Jelineks Ibiza-Stück: Rosa Gorilla im Gedankenstrom
Wie beginnen?
Ein neues „Stück“ von Elfriede Jelinek als Stück zu erfassen, diesen Versuch haben Kritiker und Theaterbesucher ohnehin längst aufgegeben. In Jelineks Texten gibt es keine Handlungen, oder besser gesagt: Alle Handlungen auf einmal. Bei Jelinek hört die Sprache sich selber beim Sprechen zu.
Jelinek schreibt „Textflächen“, wobei sie selbst im Programmheft den Begriff „Textteppich“ vorschlägt. Vielleicht trifft es das Wort „Textwurst“ am besten, das der Kritiker der APA verwendet. (Und erzählt nicht Martin Wuttke zu Beginn ein absurdes Märchen von der Blutwurst und der Leberwurst?)
Wo also beginnen?
Vielleicht mit der Inszenierung des deutschen Regisseurs Robert Borgmann.

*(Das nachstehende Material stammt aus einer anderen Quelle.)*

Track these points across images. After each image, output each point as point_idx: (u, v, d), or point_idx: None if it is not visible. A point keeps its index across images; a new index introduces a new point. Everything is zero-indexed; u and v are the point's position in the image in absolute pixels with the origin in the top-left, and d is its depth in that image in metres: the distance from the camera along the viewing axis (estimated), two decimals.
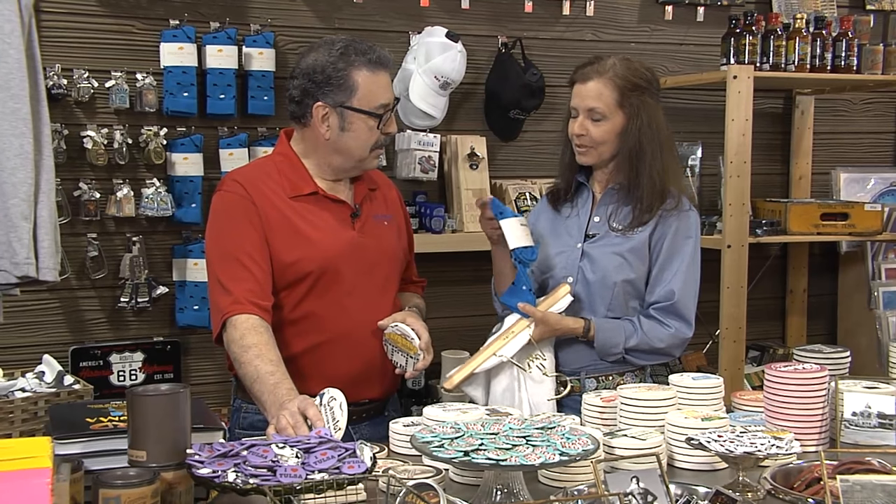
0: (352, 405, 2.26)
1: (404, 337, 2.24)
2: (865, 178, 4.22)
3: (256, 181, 2.28)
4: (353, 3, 3.48)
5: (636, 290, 2.43)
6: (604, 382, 2.39)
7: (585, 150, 2.45)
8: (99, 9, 3.18)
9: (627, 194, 2.44)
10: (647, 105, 2.41)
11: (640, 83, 2.41)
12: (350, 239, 2.29)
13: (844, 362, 2.33)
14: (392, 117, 2.30)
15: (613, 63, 2.42)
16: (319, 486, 1.55)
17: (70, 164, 3.11)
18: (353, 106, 2.24)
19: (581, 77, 2.44)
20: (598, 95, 2.40)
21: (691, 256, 2.43)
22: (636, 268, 2.42)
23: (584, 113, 2.42)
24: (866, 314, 4.08)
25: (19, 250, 2.59)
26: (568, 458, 1.66)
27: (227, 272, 2.21)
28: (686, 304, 2.41)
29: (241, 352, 2.12)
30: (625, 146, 2.41)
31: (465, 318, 2.88)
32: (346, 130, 2.26)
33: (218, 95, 3.22)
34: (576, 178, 2.54)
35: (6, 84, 2.58)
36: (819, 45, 3.66)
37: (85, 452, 1.70)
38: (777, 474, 1.84)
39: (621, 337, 2.39)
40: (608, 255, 2.42)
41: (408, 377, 2.29)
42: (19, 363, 2.71)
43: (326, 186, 2.32)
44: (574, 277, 2.45)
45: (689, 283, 2.42)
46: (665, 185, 2.41)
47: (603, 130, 2.41)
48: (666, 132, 2.44)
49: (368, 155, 2.29)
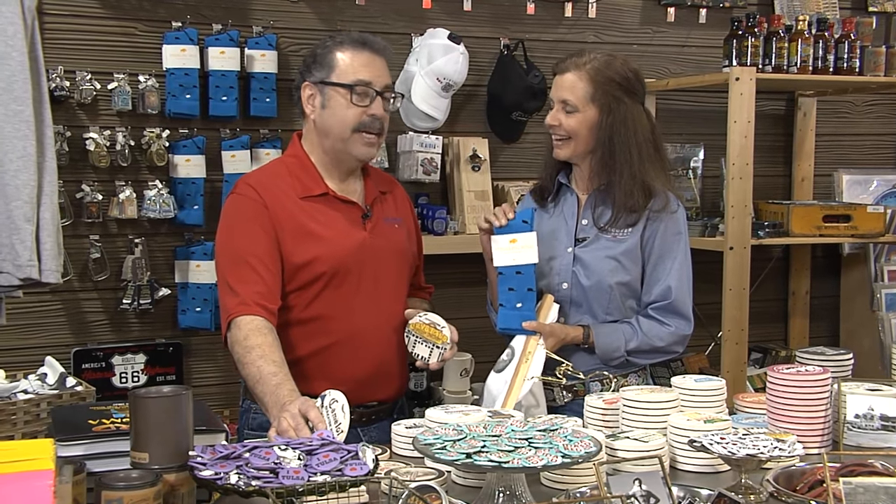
0: (360, 407, 2.27)
1: (433, 326, 2.23)
2: (868, 180, 4.22)
3: (269, 184, 2.29)
4: (355, 5, 3.48)
5: (632, 291, 2.43)
6: (608, 385, 2.39)
7: (560, 143, 2.45)
8: (101, 11, 3.18)
9: (609, 195, 2.44)
10: (622, 103, 2.39)
11: (616, 79, 2.40)
12: (361, 239, 2.29)
13: (847, 364, 2.33)
14: (378, 100, 2.27)
15: (593, 58, 2.42)
16: (321, 488, 1.55)
17: (72, 165, 3.12)
18: (331, 80, 2.27)
19: (560, 69, 2.45)
20: (572, 87, 2.40)
21: (683, 253, 2.44)
22: (630, 270, 2.41)
23: (558, 104, 2.44)
24: (869, 316, 4.07)
25: (22, 252, 2.60)
26: (570, 461, 1.66)
27: (236, 274, 2.21)
28: (683, 301, 2.42)
29: (244, 352, 2.12)
30: (598, 142, 2.40)
31: (467, 320, 2.87)
32: (326, 107, 2.28)
33: (220, 97, 3.23)
34: (557, 180, 2.54)
35: (9, 86, 2.58)
36: (821, 46, 3.65)
37: (87, 454, 1.71)
38: (780, 477, 1.83)
39: (621, 340, 2.39)
40: (601, 259, 2.42)
41: (431, 368, 2.28)
42: (22, 365, 2.72)
43: (337, 188, 2.32)
44: (568, 283, 2.44)
45: (684, 279, 2.43)
46: (646, 185, 2.39)
47: (574, 122, 2.41)
48: (647, 133, 2.42)
49: (350, 136, 2.27)
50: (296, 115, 3.41)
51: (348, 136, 2.27)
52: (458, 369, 3.33)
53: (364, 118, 2.26)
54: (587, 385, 2.41)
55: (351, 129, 2.26)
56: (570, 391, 2.42)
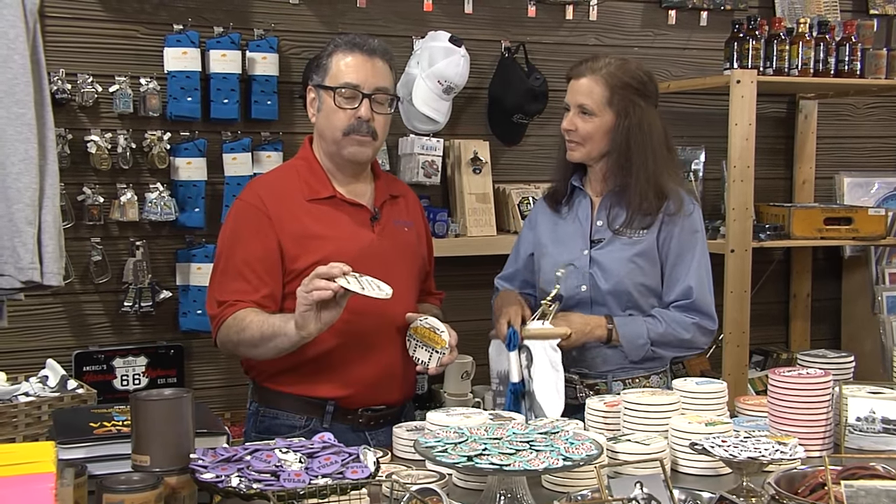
0: (368, 411, 2.28)
1: (433, 330, 2.23)
2: (869, 183, 4.22)
3: (276, 189, 2.30)
4: (356, 8, 3.48)
5: (651, 291, 2.44)
6: (630, 385, 2.39)
7: (574, 147, 2.46)
8: (103, 14, 3.18)
9: (623, 197, 2.44)
10: (638, 106, 2.41)
11: (633, 83, 2.42)
12: (369, 241, 2.29)
13: (848, 367, 2.32)
14: (366, 102, 2.26)
15: (608, 62, 2.44)
16: (323, 491, 1.55)
17: (74, 168, 3.12)
18: (324, 84, 2.29)
19: (575, 73, 2.46)
20: (589, 92, 2.42)
21: (701, 252, 2.45)
22: (647, 271, 2.42)
23: (574, 108, 2.45)
24: (870, 319, 4.07)
25: (24, 255, 2.60)
26: (571, 463, 1.66)
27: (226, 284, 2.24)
28: (704, 300, 2.42)
29: (240, 329, 2.15)
30: (614, 145, 2.42)
31: (468, 323, 2.88)
32: (320, 110, 2.31)
33: (221, 100, 3.23)
34: (571, 182, 2.54)
35: (11, 89, 2.59)
36: (822, 49, 3.66)
37: (88, 457, 1.71)
38: (781, 479, 1.83)
39: (643, 328, 2.39)
40: (618, 260, 2.42)
41: (430, 373, 2.27)
42: (23, 367, 2.72)
43: (345, 190, 2.32)
44: (587, 285, 2.44)
45: (704, 278, 2.44)
46: (660, 188, 2.41)
47: (591, 126, 2.42)
48: (661, 136, 2.45)
49: (341, 138, 2.27)
50: (297, 118, 3.41)
51: (339, 138, 2.28)
52: (459, 372, 3.33)
53: (352, 121, 2.26)
54: (609, 384, 2.41)
55: (341, 132, 2.27)
56: (593, 389, 2.42)
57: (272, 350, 2.14)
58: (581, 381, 2.44)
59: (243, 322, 2.16)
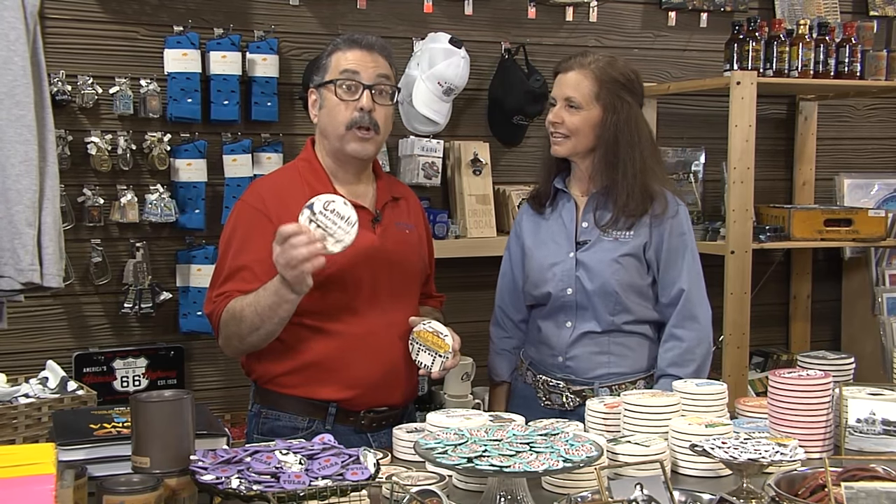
0: (371, 412, 2.27)
1: (436, 334, 2.22)
2: (869, 184, 4.22)
3: (277, 190, 2.30)
4: (356, 10, 3.49)
5: (637, 291, 2.43)
6: (616, 391, 2.38)
7: (561, 140, 2.46)
8: (103, 15, 3.19)
9: (609, 197, 2.44)
10: (626, 102, 2.42)
11: (621, 80, 2.43)
12: (370, 242, 2.28)
13: (848, 369, 2.32)
14: (367, 93, 2.25)
15: (597, 58, 2.45)
16: (323, 492, 1.55)
17: (74, 170, 3.12)
18: (324, 81, 2.29)
19: (563, 67, 2.47)
20: (577, 85, 2.42)
21: (690, 252, 2.46)
22: (633, 271, 2.41)
23: (561, 102, 2.45)
24: (870, 320, 4.07)
25: (24, 257, 2.60)
26: (571, 465, 1.66)
27: (225, 279, 2.25)
28: (698, 301, 2.43)
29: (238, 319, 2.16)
30: (601, 141, 2.41)
31: (469, 324, 2.87)
32: (323, 108, 2.31)
33: (222, 101, 3.23)
34: (554, 185, 2.54)
35: (11, 91, 2.59)
36: (822, 51, 3.66)
37: (88, 458, 1.71)
38: (781, 481, 1.83)
39: None
40: (604, 262, 2.41)
41: (433, 377, 2.27)
42: (23, 369, 2.71)
43: (346, 192, 2.31)
44: (573, 288, 2.44)
45: (694, 278, 2.44)
46: (646, 186, 2.41)
47: (578, 119, 2.42)
48: (646, 134, 2.46)
49: (345, 133, 2.26)
50: (297, 120, 3.42)
51: (343, 133, 2.27)
52: (459, 373, 3.33)
53: (354, 114, 2.25)
54: (596, 390, 2.41)
55: (344, 126, 2.26)
56: (580, 396, 2.42)
57: (277, 325, 2.15)
58: (567, 387, 2.44)
59: (237, 313, 2.16)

Borgmann – der unter anderem bildende Kunst studiert hat – löst Jelineks Text in frei assoziierten Bildern auf. Diese Bilder sind manchmal hoch poetisch, dann wieder komisch, manchmal rätselhaft, dann wieder knapp am Villacher Fasching, meist aber eh alles zugleich.
Joker
Da tapst Caroline Peters im rosa Gorilla-Kostüm über die Bühne, da üben sich Felix Kammerer und Christoph Luser mit Wallehaar-Perücken und Slimfit-Anzügen als Sebastian-Kurz-Parodisten-Duo. Da werden schemenhafte Ausschnitte des Ibiza-Videos auf Wände projiziert und diese Wände anschließend zertrümmert (da ist man nahe an der Regietheater-Parodie).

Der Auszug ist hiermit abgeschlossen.